A child’s mental and physical well-being are seen as two separate topics. Mental well-being is something that should be discussed in the therapist’s office, while physical well-being is what happens in the pediatrician’s office. But the truth is much different than what we perceive it to be. A child’s nutrition, physical development, and the fulfillment of their nutritional requirements have a major influence on how they see and perceive the world.
It’s an aspect of life that requires a lot more attention than it is being given.
The Gut-Brain Axis: Your Child’s Second Mind
It is now scientifically recognized that the second brain of the body lies in the gut. This is because there is a connection between the gut’s enteric nervous system, made up of more than 100 million nerve cells lining the gastrointestinal tract, and the brain. In practical terms, this means that what a child eats impacts not only their physical well-being but their emotions too.
The human body creates around 90% of its serotonin in the gut, the neurotransmitter best known for its role in making people happy. Lack of certain nutrients such as iron, zinc, omega-3 fatty acids, and B vitamins leads to a decrease in serotonin levels in the gut. As a result, a child’s mood deteriorates, and irritability and concentration problems arise. Moreover, this lack can cause increased anxiety or even depression.
This is not an obscure theory; it is widely supported nutritional neuroscience.
Malnutrition Is Not Always Visible
One of the biggest misconceptions related to the issue of child nutrition is that nutritional insufficiency manifests itself in a starving appearance a thin or underfed child. However, nutritional problems are much more complex than that.
A seemingly healthy child can have deficiencies in those micronutrients necessary for proper brain function and development. Iron deficiency, which is the most prevalent nutritional problem, is often accompanied by impaired cognitive skills, lack of focus, and behavioral problems in kids. The deficiency in vitamin D, which is becoming more common among today’s kids because of insufficient physical activity, has already been correlated with higher prevalence of both depression and anxiety disorders.
The problem here is that parents and guardians often fail to notice any of these signs and do not have the necessary means of assessing a child’s nutritional status easily and effectively.
Growth Monitoring as a Mental Health Intervention
The following thought needs to be considered: systematic and consistent child growth monitoring is not only a health measure, but an early warning measure of the child’s emotional and cognitive wellbeing.
Whenever there is a discrepancy in a child’s growth, either through stunting, wasting or underweight, it does not occur alone but is a clear sign of a developmental environment where something is going wrong for the child. Factors like nutrition, stress, safety, and physical and psychological health have much interconnection in early childhood development.
Programmes like the ICDS (Integrated Child Development Services) in India employ a structured process to monitor the growth of children and help to detect any at-risk factors related to child development in the community. Health officials employ methods to track the development of children based on their body weight, size, and age. With digital services like Poshan Calculator, parents can now monitor their child’s growth even out of the clinical setting and take measures to help them reach healthy development milestones.
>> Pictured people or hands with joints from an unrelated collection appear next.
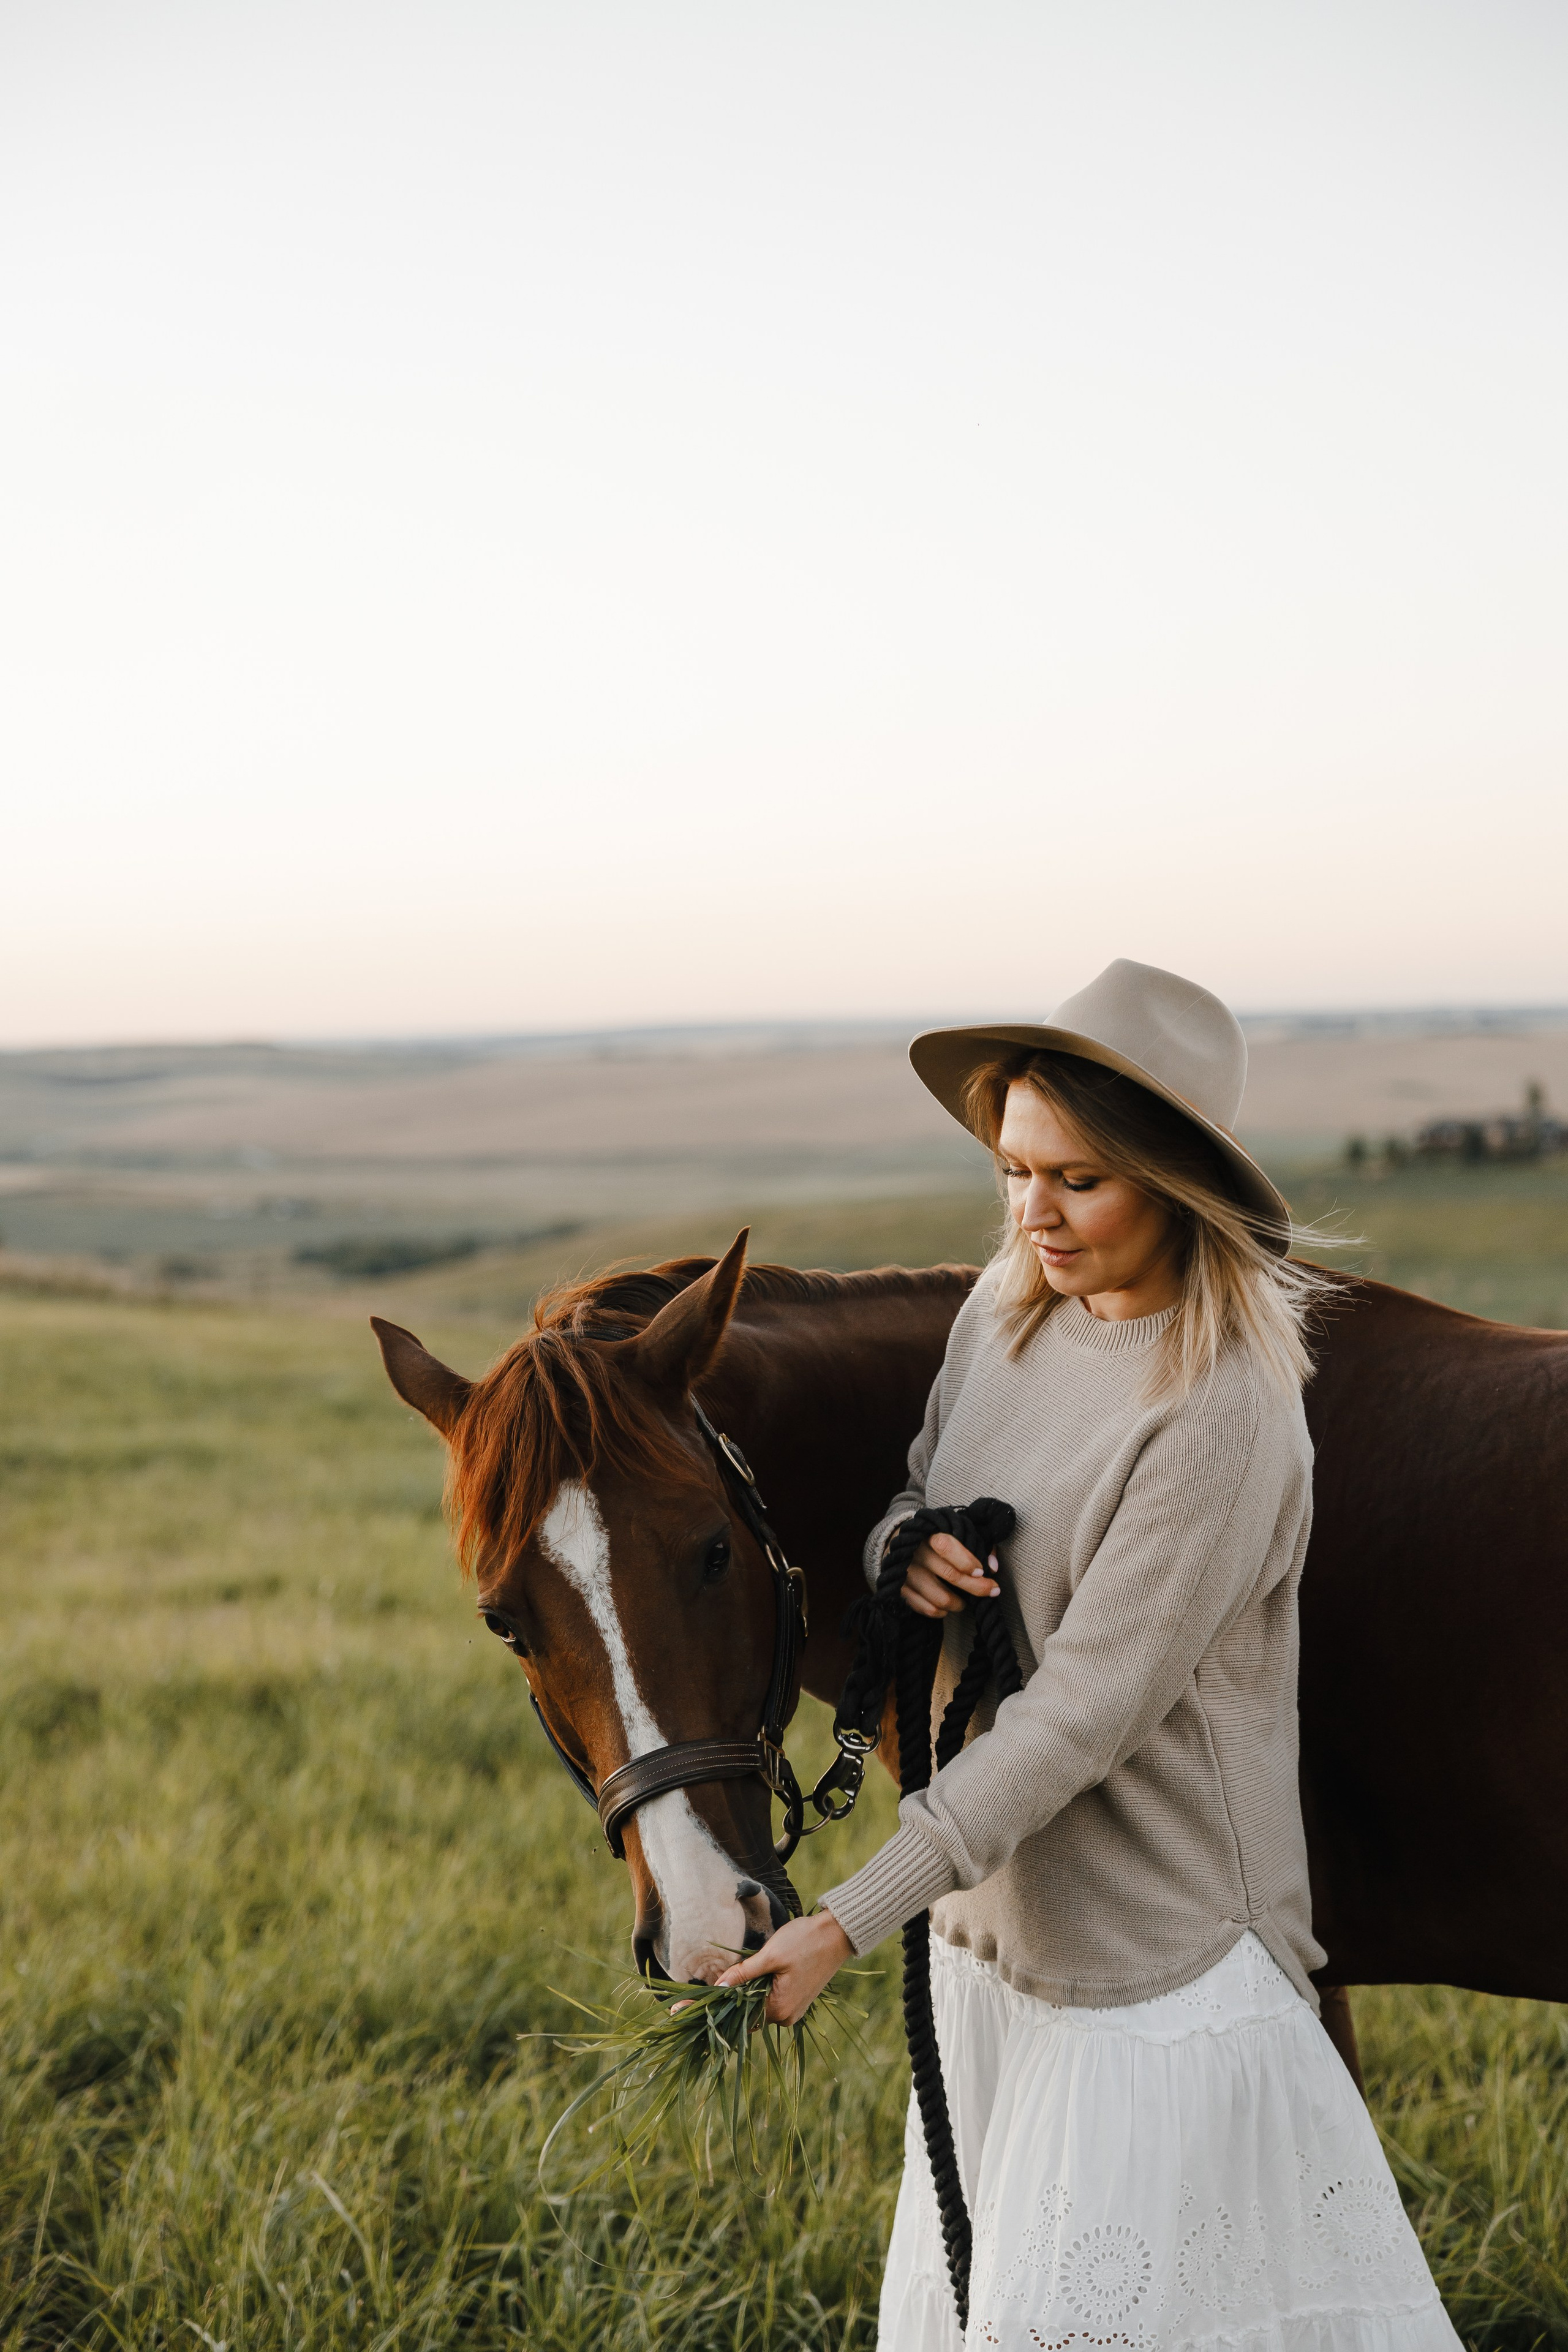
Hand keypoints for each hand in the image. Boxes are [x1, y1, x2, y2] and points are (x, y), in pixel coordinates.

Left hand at [716, 1910, 852, 2024]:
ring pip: (758, 2006)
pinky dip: (758, 1990)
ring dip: (744, 1993)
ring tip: (725, 1979)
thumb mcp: (770, 1955)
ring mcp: (793, 2009)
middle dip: (727, 1999)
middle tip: (703, 1989)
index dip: (713, 2008)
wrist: (838, 1934)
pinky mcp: (797, 1999)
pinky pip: (770, 2000)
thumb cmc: (805, 1941)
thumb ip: (743, 1973)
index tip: (685, 2005)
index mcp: (779, 2010)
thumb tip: (718, 1986)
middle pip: (746, 2013)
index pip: (737, 2016)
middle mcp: (786, 2017)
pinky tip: (749, 1977)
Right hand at [902, 1532, 999, 1618]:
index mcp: (929, 1535)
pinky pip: (929, 1609)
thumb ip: (977, 1545)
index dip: (967, 1560)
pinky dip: (943, 1612)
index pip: (946, 1546)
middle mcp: (916, 1554)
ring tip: (964, 1600)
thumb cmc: (936, 1543)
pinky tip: (947, 1606)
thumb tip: (993, 1567)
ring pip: (942, 1598)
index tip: (982, 1572)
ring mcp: (906, 1575)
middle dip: (977, 1587)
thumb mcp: (955, 1536)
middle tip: (992, 1590)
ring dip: (960, 1603)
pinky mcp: (901, 1592)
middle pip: (951, 1575)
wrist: (902, 1549)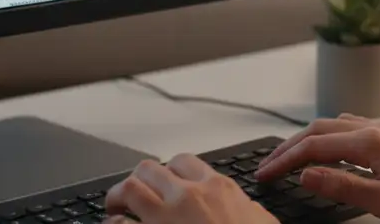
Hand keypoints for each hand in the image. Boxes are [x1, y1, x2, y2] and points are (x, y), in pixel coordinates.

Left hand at [104, 154, 277, 223]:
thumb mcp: (262, 223)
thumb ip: (250, 211)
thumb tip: (249, 210)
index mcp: (217, 189)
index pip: (184, 162)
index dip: (169, 170)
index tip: (165, 182)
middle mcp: (188, 196)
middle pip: (150, 169)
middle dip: (139, 179)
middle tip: (135, 194)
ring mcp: (165, 217)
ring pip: (129, 188)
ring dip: (119, 196)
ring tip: (116, 207)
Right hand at [255, 114, 379, 223]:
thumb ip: (342, 185)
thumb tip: (305, 174)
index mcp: (371, 141)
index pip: (314, 146)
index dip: (285, 160)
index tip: (265, 173)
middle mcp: (377, 128)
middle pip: (321, 129)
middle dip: (291, 146)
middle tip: (269, 164)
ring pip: (336, 125)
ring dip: (310, 138)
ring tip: (293, 156)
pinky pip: (354, 128)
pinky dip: (332, 137)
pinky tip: (332, 150)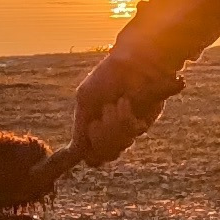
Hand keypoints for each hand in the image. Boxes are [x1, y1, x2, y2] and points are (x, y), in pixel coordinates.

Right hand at [72, 51, 173, 165]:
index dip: (88, 154)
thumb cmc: (107, 77)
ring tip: (112, 105)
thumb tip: (76, 152)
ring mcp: (127, 130)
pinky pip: (130, 133)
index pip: (91, 155)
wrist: (131, 63)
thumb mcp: (85, 100)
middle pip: (101, 156)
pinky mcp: (143, 124)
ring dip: (111, 125)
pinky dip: (124, 115)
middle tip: (97, 121)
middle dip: (98, 137)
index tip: (82, 148)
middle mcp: (111, 132)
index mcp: (94, 127)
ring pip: (116, 147)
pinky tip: (125, 101)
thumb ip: (80, 128)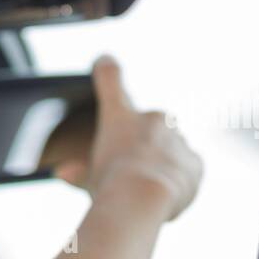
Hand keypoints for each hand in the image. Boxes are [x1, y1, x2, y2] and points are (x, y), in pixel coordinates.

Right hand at [54, 56, 202, 220]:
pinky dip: (178, 182)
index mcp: (120, 116)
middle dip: (142, 145)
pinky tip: (165, 196)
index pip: (110, 80)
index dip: (105, 68)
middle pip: (148, 126)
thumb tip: (62, 172)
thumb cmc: (109, 184)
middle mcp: (152, 118)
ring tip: (147, 191)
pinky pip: (186, 170)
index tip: (104, 60)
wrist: (143, 198)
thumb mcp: (88, 179)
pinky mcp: (196, 161)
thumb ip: (78, 173)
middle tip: (130, 172)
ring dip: (161, 164)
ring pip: (169, 149)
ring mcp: (178, 137)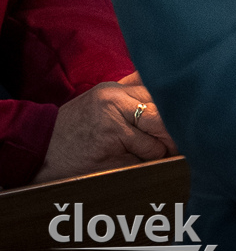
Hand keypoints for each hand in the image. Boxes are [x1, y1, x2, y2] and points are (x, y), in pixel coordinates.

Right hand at [33, 72, 175, 181]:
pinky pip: (143, 165)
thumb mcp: (101, 98)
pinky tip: (133, 167)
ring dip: (158, 156)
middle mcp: (113, 107)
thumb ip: (133, 90)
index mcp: (113, 92)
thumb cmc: (75, 125)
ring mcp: (111, 133)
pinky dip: (145, 169)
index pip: (160, 95)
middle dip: (174, 134)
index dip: (176, 110)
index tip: (184, 119)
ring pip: (157, 145)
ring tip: (147, 157)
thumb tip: (168, 81)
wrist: (36, 150)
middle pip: (164, 119)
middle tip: (178, 143)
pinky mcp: (109, 160)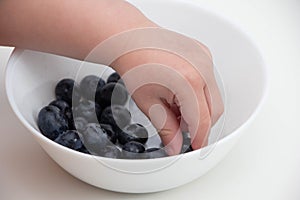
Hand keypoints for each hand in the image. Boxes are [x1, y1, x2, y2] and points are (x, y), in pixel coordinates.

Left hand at [109, 28, 223, 154]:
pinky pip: (210, 81)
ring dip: (200, 109)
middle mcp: (201, 67)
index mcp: (188, 82)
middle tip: (179, 126)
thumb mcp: (149, 104)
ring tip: (175, 106)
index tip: (196, 146)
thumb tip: (175, 146)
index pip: (203, 121)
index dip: (200, 138)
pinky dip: (199, 93)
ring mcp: (204, 58)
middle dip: (200, 124)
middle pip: (214, 110)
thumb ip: (166, 129)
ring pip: (214, 96)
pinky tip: (180, 92)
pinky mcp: (203, 53)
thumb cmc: (135, 65)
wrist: (131, 41)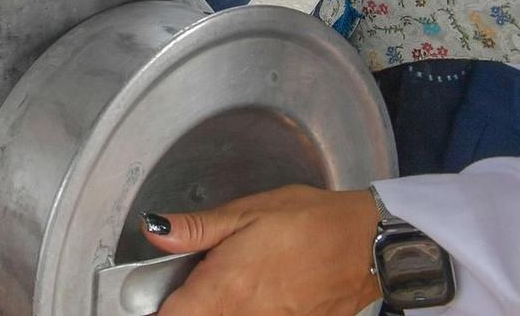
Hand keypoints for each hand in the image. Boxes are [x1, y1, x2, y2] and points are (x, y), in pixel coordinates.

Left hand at [147, 185, 381, 315]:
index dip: (159, 313)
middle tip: (195, 289)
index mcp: (225, 288)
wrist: (367, 242)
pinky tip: (259, 295)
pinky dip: (253, 312)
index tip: (152, 304)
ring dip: (224, 309)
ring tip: (234, 286)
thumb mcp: (246, 213)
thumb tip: (154, 231)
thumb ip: (196, 229)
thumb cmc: (307, 221)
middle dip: (193, 309)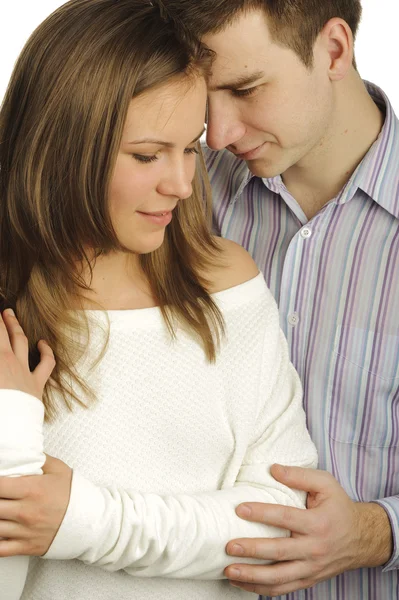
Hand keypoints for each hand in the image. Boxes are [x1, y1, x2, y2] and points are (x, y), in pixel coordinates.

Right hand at [0, 309, 54, 399]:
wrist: (8, 434)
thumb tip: (1, 364)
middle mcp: (7, 361)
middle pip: (2, 333)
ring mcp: (23, 370)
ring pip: (21, 340)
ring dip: (15, 326)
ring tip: (11, 315)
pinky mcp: (36, 383)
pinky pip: (46, 363)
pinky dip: (46, 351)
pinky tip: (43, 343)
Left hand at [0, 455, 71, 556]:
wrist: (90, 520)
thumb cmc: (74, 494)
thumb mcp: (59, 470)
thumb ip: (38, 459)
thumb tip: (23, 452)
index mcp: (32, 490)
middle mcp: (25, 511)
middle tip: (0, 496)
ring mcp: (25, 531)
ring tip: (1, 510)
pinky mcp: (26, 547)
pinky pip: (0, 550)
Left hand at [224, 465, 392, 596]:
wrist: (362, 538)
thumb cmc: (339, 507)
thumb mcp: (326, 483)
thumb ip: (299, 475)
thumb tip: (273, 469)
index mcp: (318, 523)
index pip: (286, 518)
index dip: (262, 513)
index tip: (240, 509)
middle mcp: (315, 549)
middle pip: (279, 551)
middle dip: (252, 550)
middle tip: (229, 546)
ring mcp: (311, 568)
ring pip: (279, 577)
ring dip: (252, 576)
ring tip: (229, 570)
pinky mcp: (308, 579)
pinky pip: (283, 588)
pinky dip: (261, 588)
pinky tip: (242, 583)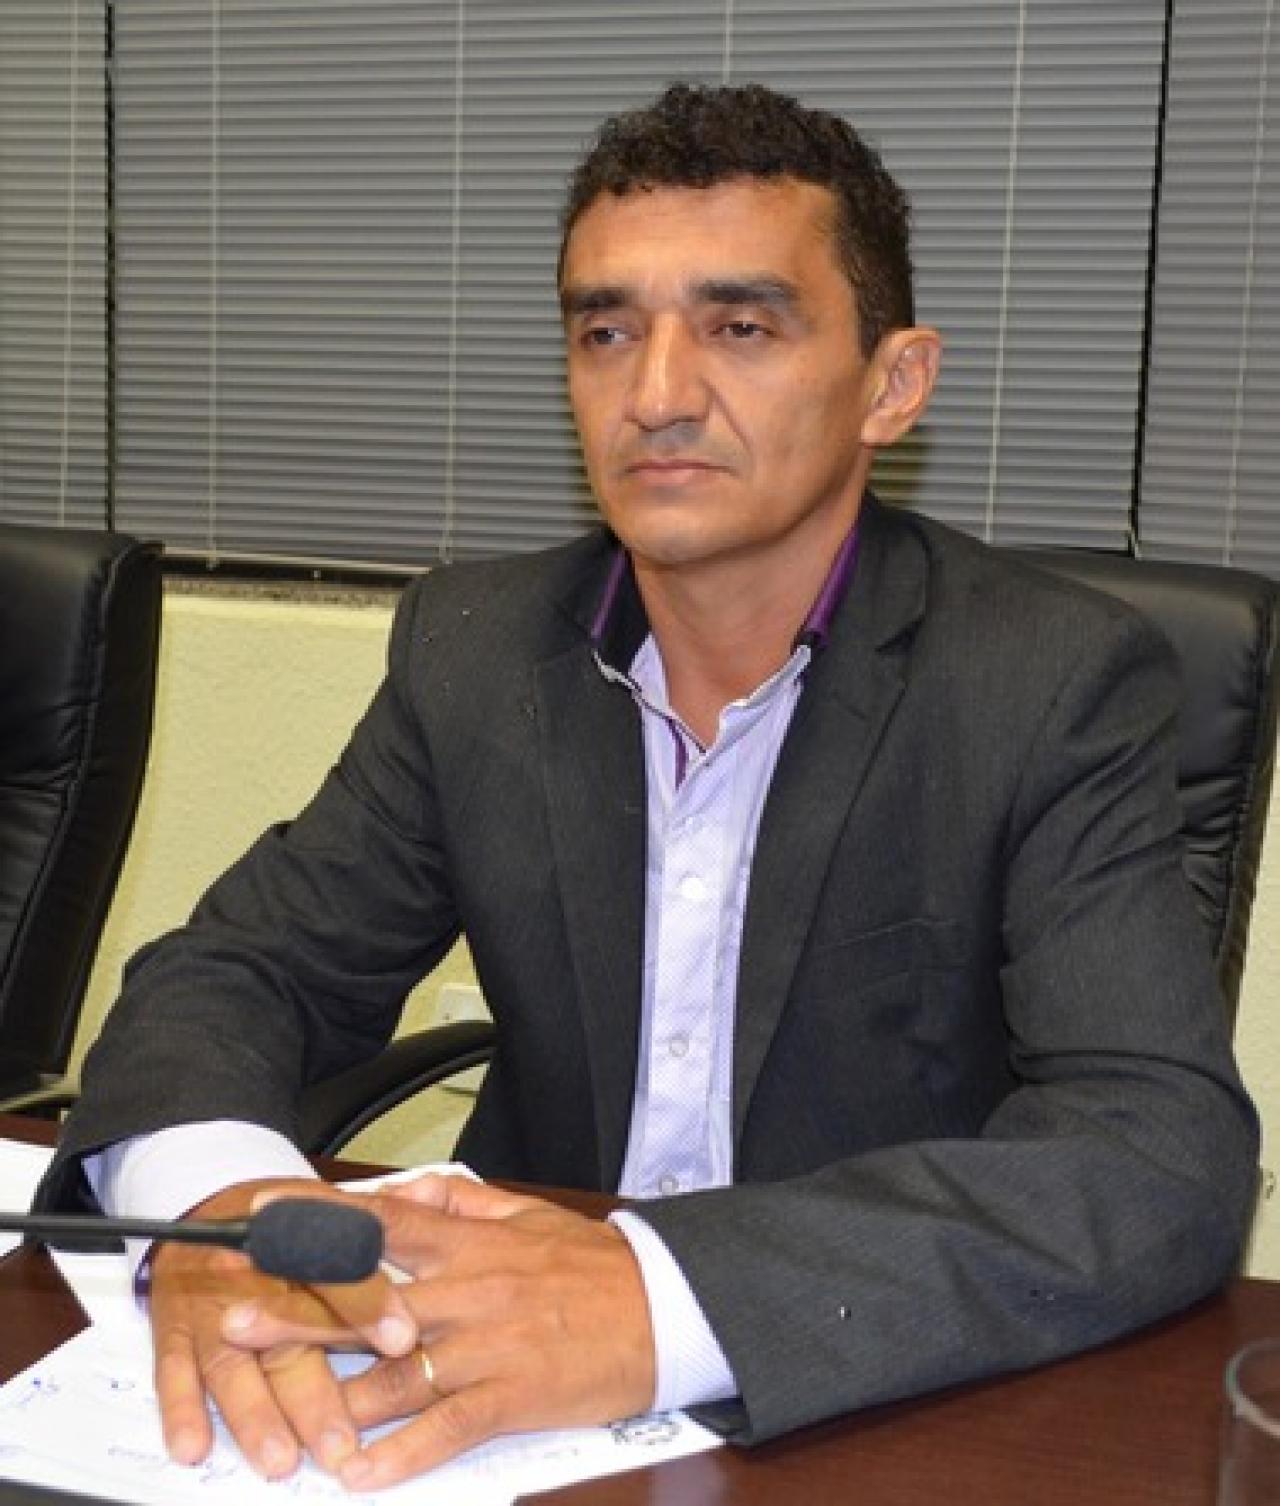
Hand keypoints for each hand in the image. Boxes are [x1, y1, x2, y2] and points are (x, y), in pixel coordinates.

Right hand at [149, 1177, 418, 1479]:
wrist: (207, 1205)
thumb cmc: (285, 1223)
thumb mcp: (330, 1210)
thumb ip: (382, 1223)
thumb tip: (429, 1207)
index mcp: (302, 1239)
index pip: (341, 1268)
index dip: (372, 1302)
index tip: (404, 1340)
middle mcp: (257, 1271)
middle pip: (289, 1332)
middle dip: (315, 1391)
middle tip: (342, 1443)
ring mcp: (212, 1302)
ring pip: (233, 1360)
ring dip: (255, 1413)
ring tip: (280, 1457)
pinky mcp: (171, 1327)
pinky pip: (172, 1369)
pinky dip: (181, 1408)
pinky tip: (193, 1443)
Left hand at [225, 1176, 656, 1490]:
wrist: (661, 1307)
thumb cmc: (591, 1265)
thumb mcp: (529, 1217)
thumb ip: (466, 1204)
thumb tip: (414, 1188)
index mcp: (470, 1243)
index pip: (380, 1224)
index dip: (316, 1219)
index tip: (259, 1213)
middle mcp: (467, 1291)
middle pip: (368, 1303)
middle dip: (297, 1315)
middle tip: (234, 1324)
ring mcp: (487, 1346)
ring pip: (396, 1374)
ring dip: (334, 1399)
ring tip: (276, 1421)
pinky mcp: (512, 1397)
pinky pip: (447, 1428)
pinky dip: (403, 1453)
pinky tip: (362, 1474)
Monitoring growth is important for both physical and psychological health since children who grow up experiencing undernutrition in the form of stunting will face the consequences during their adulthood as well.
What Happens When We Ignore the Connection?
The implications of separating the physical and emotional aspects of child-rearing practices carry heavy weights and the burden is most heavily placed on those communities that lack resources the most.
A child whose anxiety is due partly to their lack of iron may receive therapy, while their other need is to be evaluated for their dietary intake. A child who struggles with concentration as a result of behaviour problems might be medicated or disciplined when in reality their issue is a result of nutritional stress. A child who is branded with the labels “difficult” or “withdrawn” could just as well be a child whose system lacks proper nutrients.
It is not because of a desire to harm children, but through lack of cohesive understanding of these issues that children are being failed.
The mental health profession and the nutritional profession do not intersect at the same table. Parents are not instructed in considering both. Emotional learning takes place within schools, but not in the context of the child’s physical surroundings.
The Case for Integration
How would it appear if integration of physical and psychological aspects in supporting children was achieved in reality?
It would imply providing teachers and school counselors with the skills to ask the questions about not only the feelings of the child but about its eating habits, sleep quality, and growth rate as well.
It would involve providing parents with understandable ways of measuring the physical condition of the child and interpreting those data without having knowledge of a doctor by heart.
It would require developing psychological programmes which take into account the body, where the state of the mind should develop.
It would imply understanding that proper nutrition is a way to show emotions and that monitoring the child’s progress ensures its future.
A Final Thought
Each child is entitled to mature in a body that nurtures his or her mind. Each parent needs the information and skills necessary for achieving this end. One of the critical yet least talked about discussions in the field of child welfare is the relationship between good nutrition and psychological wellbeing.